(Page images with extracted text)
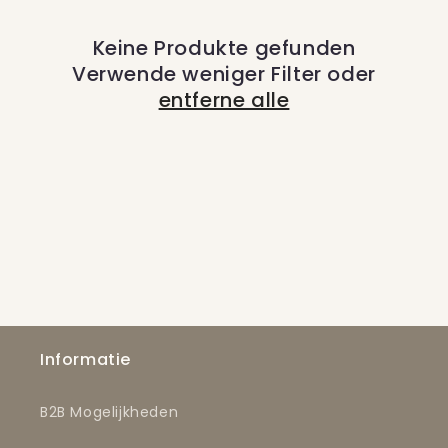
o
Keine Produkte gefunden
r
Verwende weniger Filter oder
i
entferne alle
e
:
Informatie
B2B Mogelijkheden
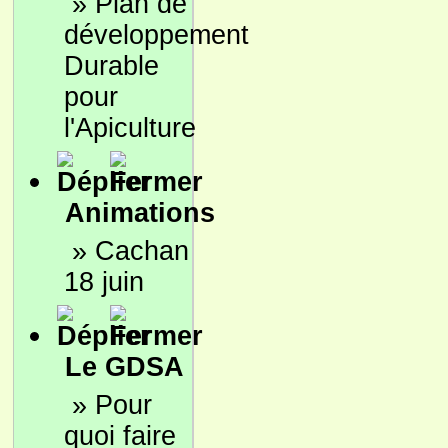
»
Plan de
développement
Durable
pour
l'Apiculture
Animations
»
Cachan
18 juin
Le GDSA
»
Pour
quoi faire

WORK TASK: Give the extracted text from all the rows again, changing "Filter" to "Kriterien" and keeping everything else the same. Leave the pictures out of your answer.

YOUR SOLUTION:
o
Keine Produkte gefunden
r
Verwende weniger Kriterien oder
i
entferne alle
e
:
Informatie
B2B Mogelijkheden
»
Plan de
développement
Durable
pour
l'Apiculture
Animations
»
Cachan
18 juin
Le GDSA
»
Pour
quoi faire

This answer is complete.